Yazılı bir kaynağı olmamasına rağmen halk hukukuna ait kurallar, sözlü kültür anlatıları, halk edebiyatı ürünleri ile söz ve davranış kalıpları aracılığıyla nesilden nesile aktarılırlar. Aysun Dursun’un titiz bir çalışmayla kaleme aldığı “Türk Halk Hukuku” kitabında; halk hukukunun, Türk kültür tarihindeki etkisi, bu etkinin halk edebiyatı örneklerinde ve gündelik hayatın içindeki uygulamalarda günümüz toplum hayatına ne şekilde yansıdığı örnekler verilerek ve modern hukuk kurallarının tasnifi dikkate alınarak açıklanıyor.
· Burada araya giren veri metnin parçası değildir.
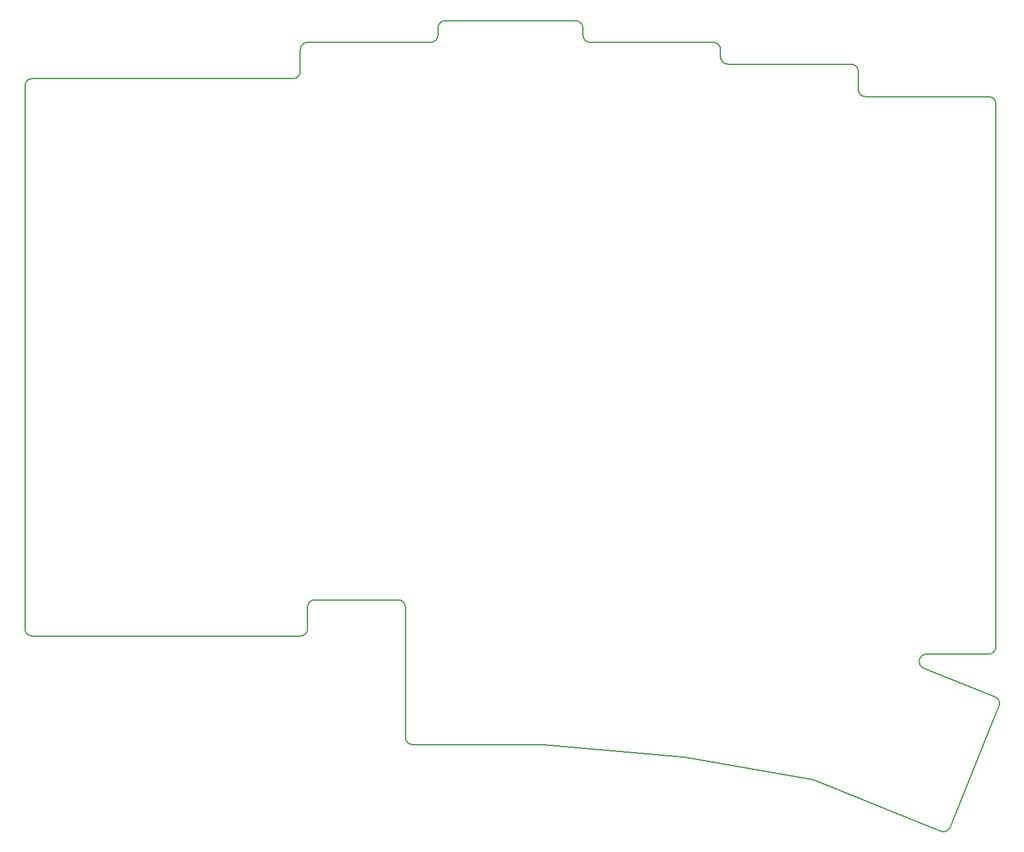
<source format=gbr>
%TF.GenerationSoftware,KiCad,Pcbnew,8.0.6*%
%TF.CreationDate,2024-11-09T22:39:55-08:00*%
%TF.ProjectId,altair,616c7461-6972-42e6-9b69-6361645f7063,v1.0.0*%
%TF.SameCoordinates,Original*%
%TF.FileFunction,Profile,NP*%
%FSLAX46Y46*%
G04 Gerber Fmt 4.6, Leading zero omitted, Abs format (unit mm)*
G04 Created by KiCad (PCBNEW 8.0.6) date 2024-11-09 22:39:55*
%MOMM*%
%LPD*%
G01*
G04 APERTURE LIST*
%TA.AperFunction,Profile*%
%ADD10C,0.150000*%
%TD*%
G04 APERTURE END LIST*
D10*
X91000000Y-110000000D02*
X128000000Y-110000000D01*
X90000000Y-109000000D02*
X90000000Y-34000000D01*
X91000000Y-33000000D02*
X127000000Y-33000000D01*
X129000000Y-109000000D02*
X129000000Y-106000000D01*
X130000000Y-105000000D02*
X141500000Y-105000000D01*
X129000000Y-28000000D02*
X146000000Y-28000000D01*
X128000000Y-29000000D02*
X128000000Y-32000000D01*
X167000000Y-27000000D02*
X167000000Y-26000000D01*
X166000000Y-25000000D02*
X148000000Y-25000000D01*
X147000000Y-26000000D02*
X147000000Y-27000000D01*
X186000000Y-30000000D02*
X186000000Y-29000000D01*
X168000000Y-28000000D02*
X185000000Y-28000000D01*
X205000000Y-34500000D02*
X205000000Y-32000000D01*
X187000000Y-31000000D02*
X204000000Y-31000000D01*
X214387975Y-112500000D02*
X223000000Y-112500000D01*
X224000000Y-111500000D02*
X224000000Y-36500000D01*
X206000000Y-35500000D02*
X223000000Y-35500000D01*
X143500000Y-125000000D02*
X161412678Y-125000000D01*
X142500000Y-124000000D02*
X142500000Y-106000000D01*
X161499834Y-125003805D02*
X180751649Y-126688121D01*
X180838142Y-126699508D02*
X198764077Y-129860334D01*
X198965035Y-129917958D02*
X216386627Y-136956737D01*
X217688417Y-136404160D02*
X224431336Y-119714851D01*
X223878758Y-118413060D02*
X214013368Y-114427184D01*
X129000000Y-109000000D02*
G75*
G02*
X128000000Y-110000000I-1000000J0D01*
G01*
X129000000Y-106000000D02*
G75*
G02*
X130000000Y-105000000I1000000J0D01*
G01*
X141500000Y-105000000D02*
G75*
G02*
X142500000Y-106000000I0J-1000000D01*
G01*
X143500000Y-125000000D02*
G75*
G02*
X142500000Y-124000000I0J1000000D01*
G01*
X161412678Y-125000000D02*
G75*
G02*
X161499834Y-125003805I0J-1000000D01*
G01*
X180751649Y-126688121D02*
G75*
G02*
X180838142Y-126699508I-87155J-996195D01*
G01*
X198764077Y-129860334D02*
G75*
G02*
X198965035Y-129917958I-173649J-984807D01*
G01*
X217688416Y-136404160D02*
G75*
G02*
X216386627Y-136956737I-927183J374606D01*
G01*
X223878759Y-118413060D02*
G75*
G02*
X224431336Y-119714851I-374607J-927184D01*
G01*
X214013368Y-114427184D02*
G75*
G02*
X214387975Y-112500000I374607J927184D01*
G01*
X224000000Y-111500000D02*
G75*
G02*
X223000000Y-112500000I-1000000J0D01*
G01*
X223000000Y-35500000D02*
G75*
G02*
X224000000Y-36500000I0J-1000000D01*
G01*
X206000000Y-35500000D02*
G75*
G02*
X205000000Y-34500000I0J1000000D01*
G01*
X204000000Y-31000000D02*
G75*
G02*
X205000000Y-32000000I0J-1000000D01*
G01*
X187000000Y-31000000D02*
G75*
G02*
X186000000Y-30000000I0J1000000D01*
G01*
X185000000Y-28000000D02*
G75*
G02*
X186000000Y-29000000I0J-1000000D01*
G01*
X168000000Y-28000000D02*
G75*
G02*
X167000000Y-27000000I0J1000000D01*
G01*
X166000000Y-25000000D02*
G75*
G02*
X167000000Y-26000000I0J-1000000D01*
G01*
X147000000Y-26000000D02*
G75*
G02*
X148000000Y-25000000I1000000J0D01*
G01*
X147000000Y-27000000D02*
G75*
G02*
X146000000Y-28000000I-1000000J0D01*
G01*
X128000000Y-29000000D02*
G75*
G02*
X129000000Y-28000000I1000000J0D01*
G01*
X128000000Y-32000000D02*
G75*
G02*
X127000000Y-33000000I-1000000J0D01*
G01*
X90000000Y-34000000D02*
G75*
G02*
X91000000Y-33000000I1000000J0D01*
G01*
X91000000Y-110000000D02*
G75*
G02*
X90000000Y-109000000I0J1000000D01*
G01*
M02*

</source>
Ötüken Neşriyat Tel:(0212) 251 03 50

 

 

 

***

Marşımızın derin manzarası

İstiklâl Marşı’nı okumak ve söylemek belki çok kolay, fakat bir milletin verdiği ölüm kalım savaşının ardından kaleme alınan o mısralardaki mesajları tam manasıyla anlamak ise hayli zordur. İsa Kocakaplan, “İstiklâl Marşımız ve Mehmet Âkif” kitabını, o eşsiz mısralarda ifade edilen gerçekleri daha derinden duymak, daha iyi anlamak ve anlatmak için kaleme aldı. İstiklâl Marşımızı, yarışmaya katılan diğer İstiklâl Marşlarını ve milli marşımızın şairi Mehmet Akif’i bu eserle daha yakından tanıyacaksınız.